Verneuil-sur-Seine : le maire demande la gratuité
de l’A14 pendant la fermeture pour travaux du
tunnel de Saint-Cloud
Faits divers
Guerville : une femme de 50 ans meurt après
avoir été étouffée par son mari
########
**Request:** Change "tunnel" to "pont" in the lines, and leave everything else unchanged.

**Solved problem:**
Verneuil-sur-Seine : le maire demande la gratuité
de l’A14 pendant la fermeture pour travaux du
pont de Saint-Cloud
Faits divers
Guerville : une femme de 50 ans meurt après
avoir été étouffée par son mari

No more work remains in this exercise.